Saved data entries
===

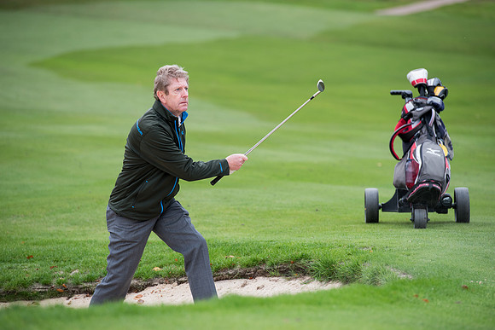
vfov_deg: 6.9
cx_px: 248
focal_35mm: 200
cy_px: 165
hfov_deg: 10.3
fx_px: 2751
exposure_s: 1/1600
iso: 640
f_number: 4
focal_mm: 200
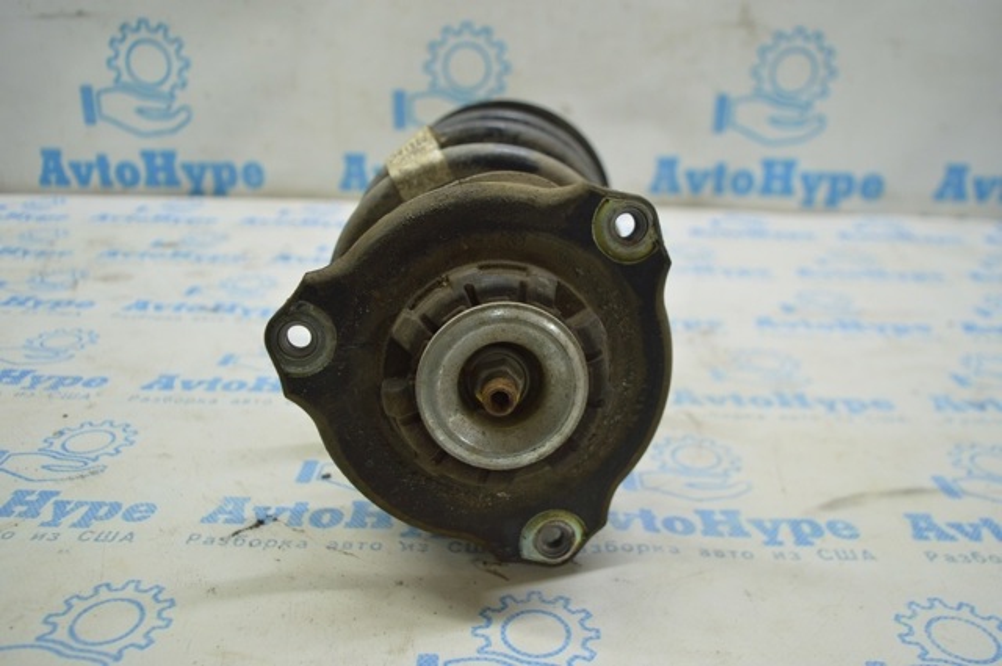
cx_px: 501
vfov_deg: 43.5
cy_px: 333
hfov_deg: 62.0
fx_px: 834
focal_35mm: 30
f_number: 3.5
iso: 400
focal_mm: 20
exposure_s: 1/40
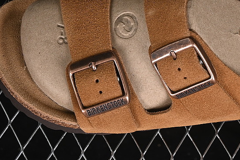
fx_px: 1000
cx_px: 168
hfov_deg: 13.7
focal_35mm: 150
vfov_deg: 9.1
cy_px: 9
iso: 160
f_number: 7.1
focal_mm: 50
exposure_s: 1/80
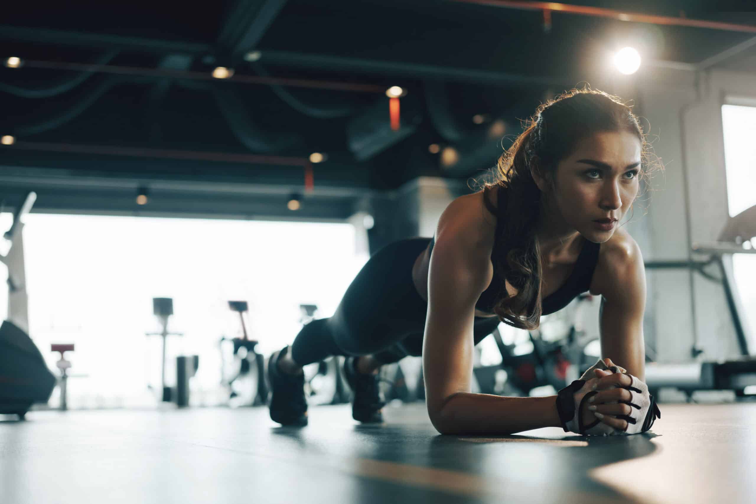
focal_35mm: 50
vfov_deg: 27.0
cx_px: 378
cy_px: 252
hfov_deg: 39.6
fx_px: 1050
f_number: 2.5
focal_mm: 50
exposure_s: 1/200
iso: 640
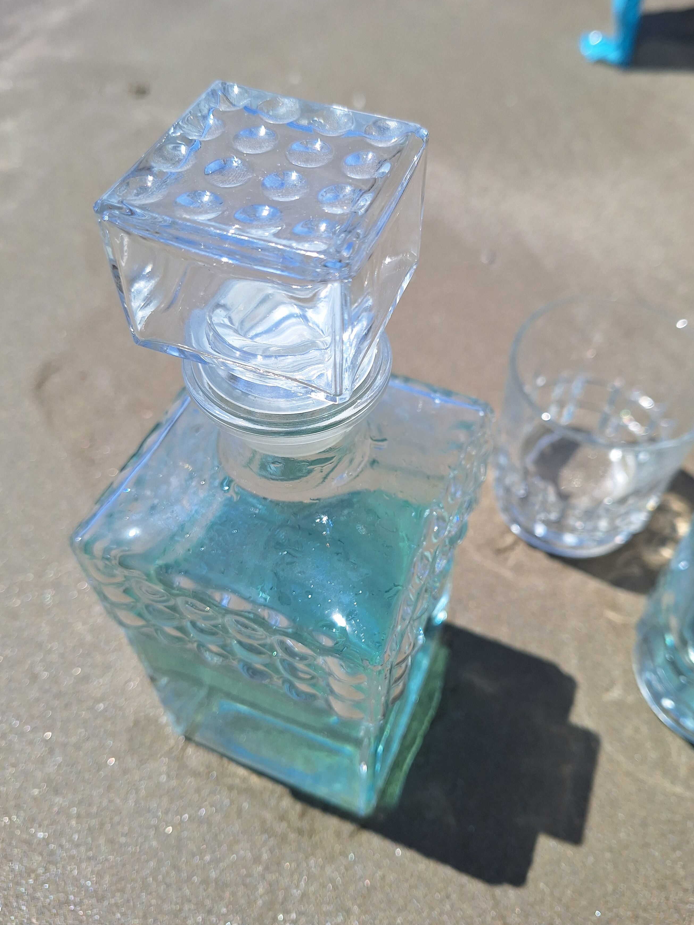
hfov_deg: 51.3
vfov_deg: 65.3
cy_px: 447
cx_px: 381
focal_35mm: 27
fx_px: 722
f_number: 1.8
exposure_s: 1/2304
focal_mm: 5.54
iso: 40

===

# Goal of the exercise
Write out all the entries word for word, but drop the pictures.

# Exercise result
vfov_deg: 6.9
cx_px: 248
focal_35mm: 200
cy_px: 165
hfov_deg: 10.3
fx_px: 2751
exposure_s: 1/1600
iso: 640
f_number: 4
focal_mm: 200
cx_px: 501
vfov_deg: 43.5
cy_px: 333
hfov_deg: 62.0
fx_px: 834
focal_35mm: 30
f_number: 3.5
iso: 400
focal_mm: 20
exposure_s: 1/40
fx_px: 1000
cx_px: 168
hfov_deg: 13.7
focal_35mm: 150
vfov_deg: 9.1
cy_px: 9
iso: 160
f_number: 7.1
focal_mm: 50
exposure_s: 1/80
focal_35mm: 50
vfov_deg: 27.0
cx_px: 378
cy_px: 252
hfov_deg: 39.6
fx_px: 1050
f_number: 2.5
focal_mm: 50
exposure_s: 1/200
iso: 640
hfov_deg: 51.3
vfov_deg: 65.3
cy_px: 447
cx_px: 381
focal_35mm: 27
fx_px: 722
f_number: 1.8
exposure_s: 1/2304
focal_mm: 5.54
iso: 40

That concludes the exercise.